Há 30 anos era tabu falar de associativismo militar. Um inquérito feito nessa altura sobre este tema teria seguramente respostas muito diferentes. Ora, 72,85% dos inquiridos considera que as associações profissionais militares deveriam ter direito a participar na negociação coletiva. O inquérito não elabora mais sobre o tema. Mas o resultado a que se chegou não pode ser considerado despiciendo.

Esta e outras respostas sugerem abertura de espírito à transformação das associações profissionais em sindicatos. Essa é, aliás, a tendência verificada num número muito significativo de países europeus, alguns membros da NATO. Como se isso não bastasse, o direito dos militares a constituírem sindicatos encontra-se devidamente consagrado no espaço da União Europeia. 75,1% dos oficiais pronunciaram-se a favor da existência do sindicalismo militar em Portugal, enquanto uma larga maioria (61,65%) refutou o direito à greve.

Houve uma evolução significativa ao longo dos anos sobre o modo como os oficiais passaram a ver o associativismo militar. Não é mais percecionado como uma atividade sediciosa contra os chefes militares, um modo de subverter a ação de comando, uma forma de corroer a disciplina, ou um campo fértil para a luta político-partidária; mas sim, uma atividade exclusivamente associada à defesa de direitos dos militares, que escapam legalmente à intervenção das chefias militares, preenchendo um vazio.

Como já tive oportunidade de argumentar noutras ocasiões, a nomeação das chefias militares pelo poder político tem consequências. Os chefes ficam com a sua ação reduzida, não se podendo jamais arvorar em “chefes do sindicato”, recorrendo à frase do general Soares Carneiro enquanto CEMGFA, que ficou célebre.

Os chefes passaram a ter uma dupla lealdade, e a lealdade a quem os nomeia é muito forte. Sobre isso não há volta a dar. Ao contrário daquilo que muitos defendem, o confronto das chefias militares com a tutela não é a alternativa, sempre que surja matéria “corporativa” geradora de tensões. Num Estado democrático, as chefias e a Instituição militar sairão sempre a perder com o confronto. A convivência tem de ser cordata e pacífica.

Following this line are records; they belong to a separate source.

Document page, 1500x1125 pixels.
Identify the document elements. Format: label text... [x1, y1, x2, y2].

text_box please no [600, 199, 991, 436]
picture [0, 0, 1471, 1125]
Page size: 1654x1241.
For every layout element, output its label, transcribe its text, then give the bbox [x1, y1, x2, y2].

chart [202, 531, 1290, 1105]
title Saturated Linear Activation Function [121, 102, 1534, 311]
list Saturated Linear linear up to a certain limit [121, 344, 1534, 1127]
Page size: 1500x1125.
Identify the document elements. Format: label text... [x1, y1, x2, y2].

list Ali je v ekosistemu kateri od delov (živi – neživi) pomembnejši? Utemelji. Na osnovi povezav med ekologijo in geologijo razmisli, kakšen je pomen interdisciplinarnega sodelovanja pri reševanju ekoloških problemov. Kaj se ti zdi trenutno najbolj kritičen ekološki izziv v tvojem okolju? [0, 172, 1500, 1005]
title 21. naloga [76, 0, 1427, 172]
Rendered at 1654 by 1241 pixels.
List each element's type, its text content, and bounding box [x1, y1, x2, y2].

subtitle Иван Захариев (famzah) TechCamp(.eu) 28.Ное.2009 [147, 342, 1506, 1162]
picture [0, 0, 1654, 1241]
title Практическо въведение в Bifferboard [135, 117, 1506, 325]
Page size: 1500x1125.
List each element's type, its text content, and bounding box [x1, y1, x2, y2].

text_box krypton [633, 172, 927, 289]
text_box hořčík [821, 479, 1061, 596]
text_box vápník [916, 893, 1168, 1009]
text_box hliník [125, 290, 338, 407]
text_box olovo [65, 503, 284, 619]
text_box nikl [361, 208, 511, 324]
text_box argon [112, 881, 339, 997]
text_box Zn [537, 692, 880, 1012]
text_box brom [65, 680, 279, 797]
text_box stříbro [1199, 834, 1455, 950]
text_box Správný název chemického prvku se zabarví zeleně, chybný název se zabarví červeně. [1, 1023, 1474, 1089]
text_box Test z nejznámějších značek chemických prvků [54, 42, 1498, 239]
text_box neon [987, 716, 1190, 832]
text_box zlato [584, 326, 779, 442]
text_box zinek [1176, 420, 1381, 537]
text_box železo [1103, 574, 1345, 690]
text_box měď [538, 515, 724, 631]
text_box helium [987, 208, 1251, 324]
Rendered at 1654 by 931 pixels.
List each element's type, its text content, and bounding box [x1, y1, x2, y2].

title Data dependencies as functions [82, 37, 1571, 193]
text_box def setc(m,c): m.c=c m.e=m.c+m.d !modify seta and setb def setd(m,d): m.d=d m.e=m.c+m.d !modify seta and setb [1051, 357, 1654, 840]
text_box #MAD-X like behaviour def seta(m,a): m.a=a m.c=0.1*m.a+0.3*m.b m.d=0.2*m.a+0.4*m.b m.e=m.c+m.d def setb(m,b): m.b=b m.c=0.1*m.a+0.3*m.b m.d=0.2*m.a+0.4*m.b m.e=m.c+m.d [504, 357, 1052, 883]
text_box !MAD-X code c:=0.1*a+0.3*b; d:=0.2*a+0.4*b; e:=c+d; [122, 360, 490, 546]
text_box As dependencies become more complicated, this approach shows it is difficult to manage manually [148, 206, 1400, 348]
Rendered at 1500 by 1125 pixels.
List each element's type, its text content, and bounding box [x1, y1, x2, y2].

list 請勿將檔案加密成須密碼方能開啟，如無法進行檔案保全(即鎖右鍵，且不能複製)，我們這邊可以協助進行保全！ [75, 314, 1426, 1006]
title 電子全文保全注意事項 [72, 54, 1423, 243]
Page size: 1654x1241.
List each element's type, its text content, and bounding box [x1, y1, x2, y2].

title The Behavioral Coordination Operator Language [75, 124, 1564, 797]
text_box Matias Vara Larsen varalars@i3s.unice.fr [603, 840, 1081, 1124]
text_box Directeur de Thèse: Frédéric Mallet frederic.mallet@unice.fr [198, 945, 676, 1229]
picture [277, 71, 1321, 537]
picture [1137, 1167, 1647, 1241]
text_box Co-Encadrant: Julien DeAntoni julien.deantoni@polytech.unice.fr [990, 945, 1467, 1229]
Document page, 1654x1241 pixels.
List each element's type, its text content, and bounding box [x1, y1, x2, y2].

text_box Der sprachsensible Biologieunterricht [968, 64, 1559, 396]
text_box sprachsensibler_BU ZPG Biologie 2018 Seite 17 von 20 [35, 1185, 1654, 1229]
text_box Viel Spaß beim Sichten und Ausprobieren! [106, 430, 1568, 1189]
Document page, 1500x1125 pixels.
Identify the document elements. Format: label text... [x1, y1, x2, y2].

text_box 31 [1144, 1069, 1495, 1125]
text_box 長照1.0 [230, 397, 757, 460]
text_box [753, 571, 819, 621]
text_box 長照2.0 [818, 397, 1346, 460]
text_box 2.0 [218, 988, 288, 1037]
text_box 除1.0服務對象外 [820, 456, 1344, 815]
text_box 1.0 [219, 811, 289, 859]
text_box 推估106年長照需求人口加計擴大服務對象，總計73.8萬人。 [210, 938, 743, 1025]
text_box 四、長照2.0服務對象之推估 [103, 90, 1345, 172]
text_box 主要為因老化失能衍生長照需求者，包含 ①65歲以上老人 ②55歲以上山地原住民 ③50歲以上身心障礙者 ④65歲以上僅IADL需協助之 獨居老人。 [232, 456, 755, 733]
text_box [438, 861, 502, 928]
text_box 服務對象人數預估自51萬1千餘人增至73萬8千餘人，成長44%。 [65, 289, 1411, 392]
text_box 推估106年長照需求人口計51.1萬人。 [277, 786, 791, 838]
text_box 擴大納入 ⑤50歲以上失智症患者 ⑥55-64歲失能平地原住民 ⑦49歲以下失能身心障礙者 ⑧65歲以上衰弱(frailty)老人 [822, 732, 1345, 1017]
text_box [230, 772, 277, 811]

É para os assuntos que caem fora do raio de ação das chefias militares que devem existir as associações profissionais. Por perverso que possa parecer, é o controlo democrático das Forças Armadas que justifica a sua existência. O relacionamento entre chefes militares e dirigentes associativos não deve ser visto como antagónico, mas sim cooperativo. A empatia deve prevalecer sobre a animosidade. O chefe militar e o dirigente associativo estão do mesmo lado da barricada. Não são opositores nem competidores, porque os seus domínios de intervenção, apesar de próximos e sinergéticos, não se sobrepõem.

Gostem ou não, os responsáveis políticos têm de se convencer que o controlo das Forças Armadas nas sociedades democráticas implica “checks and balances”. Têm de assumir na plenitude as dinâmicas sociais existentes nas democracias liberais do espaço geográfico onde se encontram, correndo o risco de assumirem posições retrógradas e arcaicas. A legitimidade democrática não lhes confere a prorrogativa do “autoritarismo democrático”. Têm de se adaptar e aprender a viver com isso.

Este inquérito promovido pela AOFA dá-nos conta de algo que, porventura, poucos se terão apercebido. Os oficiais das forças armadas foram de um modo progressivo e silenciosamente interiorizando os valores associados ao modelo ocupacional, acentuado com o fim do serviço militar obrigatório, afastando-se do modelo institucional que prevalecia quando ingressaram nas fileiras, em que por definição a vocação desempenhava um papel crucial.

O que não deixa de ser fantástico é ouvir quem fez a apologia do modelo ocupacional – provavelmente bem – vir agora justificar a falta de soldados nas Forças Armadas com a ausência de vocação, recorrendo aos argumentos que sustentam o modelo institucional para justificar a sua inépcia.